-- START Selected passage --
Failed copying input tensor #20

csgomezg0 · 2021-09-13T15:16:48Z

Hi, I get data for language spanish through of files *.conll, I tranform this data *.conll in format *.ann, and I try train coreferee with this data, after of change the rules for my langage. This data are 3.000 files approximately, but when I try train this model I get a error:

Traceback (most recent call last):
  File "/usr/lib/python3.8/runpy.py", line 194, in _run_module_as_main
    return _run_code(code, main_globals, None,
  File "/usr/lib/python3.8/runpy.py", line 87, in _run_code
    exec(code, run_globals)
  File "/home/creangel/info/image/coreferee/__main__.py", line 51, in <module>
    TrainingManager(
  File "/home/creangel/info/image/coreferee/training/train.py", line 409, in train_models
    self.train_model(config_entry_name, config_entry, temp_log_file)
  File "/home/creangel/info/image/coreferee/training/train.py", line 378, in train_model
    keras_ensemble = self.generate_keras_ensemble(
  File "/home/creangel/info/image/coreferee/training/train.py", line 219, in generate_keras_ensemble
    keras_history = model_generator.train_keras_model(training_docs, tendencies_analyzer,
  File "/home/creangel/info/image/coreferee/training/model.py", line 288, in train_keras_model
    #print('keras_inputs: ',keras_inputs)
-- END Selected passage --
-- START Provided records --
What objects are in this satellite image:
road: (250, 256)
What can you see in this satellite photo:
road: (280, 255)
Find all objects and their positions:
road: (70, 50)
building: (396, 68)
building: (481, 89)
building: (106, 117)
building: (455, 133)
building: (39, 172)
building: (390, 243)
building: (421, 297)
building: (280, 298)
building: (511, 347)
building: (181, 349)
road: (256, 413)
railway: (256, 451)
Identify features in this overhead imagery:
-- END Provided records --
-- START Provided records --
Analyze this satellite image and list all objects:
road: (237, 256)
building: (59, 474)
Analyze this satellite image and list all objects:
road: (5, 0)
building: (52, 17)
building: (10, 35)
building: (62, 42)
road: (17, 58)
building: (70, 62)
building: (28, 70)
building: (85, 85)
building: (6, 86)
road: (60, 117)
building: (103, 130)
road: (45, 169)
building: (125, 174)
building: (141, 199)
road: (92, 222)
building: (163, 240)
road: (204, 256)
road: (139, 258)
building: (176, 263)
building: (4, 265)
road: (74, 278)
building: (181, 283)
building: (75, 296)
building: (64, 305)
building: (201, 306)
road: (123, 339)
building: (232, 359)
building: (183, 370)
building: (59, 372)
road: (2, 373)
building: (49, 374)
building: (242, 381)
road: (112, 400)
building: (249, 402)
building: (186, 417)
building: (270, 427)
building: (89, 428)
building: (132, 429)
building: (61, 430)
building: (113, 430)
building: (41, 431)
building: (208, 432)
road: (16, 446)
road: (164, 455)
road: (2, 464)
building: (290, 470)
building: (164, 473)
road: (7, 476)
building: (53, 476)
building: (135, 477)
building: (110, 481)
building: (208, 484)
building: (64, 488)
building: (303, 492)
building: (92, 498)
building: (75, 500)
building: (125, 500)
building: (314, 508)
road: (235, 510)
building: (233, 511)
-- END Provided records --
-- START Provided records --
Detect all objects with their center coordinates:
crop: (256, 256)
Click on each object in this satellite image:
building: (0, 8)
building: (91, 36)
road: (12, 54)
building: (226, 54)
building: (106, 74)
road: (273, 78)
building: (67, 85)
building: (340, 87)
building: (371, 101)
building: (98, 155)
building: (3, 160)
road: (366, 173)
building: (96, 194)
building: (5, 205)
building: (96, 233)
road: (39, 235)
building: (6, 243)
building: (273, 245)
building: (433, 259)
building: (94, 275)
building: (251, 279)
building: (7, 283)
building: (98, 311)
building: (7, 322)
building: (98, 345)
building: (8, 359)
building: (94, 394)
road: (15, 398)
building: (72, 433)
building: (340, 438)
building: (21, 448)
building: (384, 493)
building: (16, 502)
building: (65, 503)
-- END Provided records --
Actions to take:
(a) Could you turn the paragraph beginning "Hi, I get data for language spanish" in the coreferee training post into a short list that keeps its main facts?
(b) Could you carry on the coreferee training post from the point where it stops?

Answers per task:
(a)
- Spanish-language data was taken from *.conll files.
- That data was converted into *.ann format.
- The rules were changed for the language, and coreferee was then trained on the data.
- The data came to roughly 3,000 files.
- Training the model produced an error.

(b)
  File "/usr/local/lib/python3.8/dist-packages/keras/engine/training.py", line 1134, in fit
    data_handler = data_adapter.get_data_handler(
  File "/usr/local/lib/python3.8/dist-packages/keras/engine/data_adapter.py", line 1383, in get_data_handler
    return DataHandler(*args, **kwargs)
  File "/usr/local/lib/python3.8/dist-packages/keras/engine/data_adapter.py", line 1138, in __init__
    self._adapter = adapter_cls(
  File "/usr/local/lib/python3.8/dist-packages/keras/engine/data_adapter.py", line 230, in __init__
    x, y, sample_weights = _process_tensorlike((x, y, sample_weights))
  File "/usr/local/lib/python3.8/dist-packages/keras/engine/data_adapter.py", line 1031, in _process_tensorlike
    inputs = tf.nest.map_structure(_convert_numpy_and_scipy, inputs)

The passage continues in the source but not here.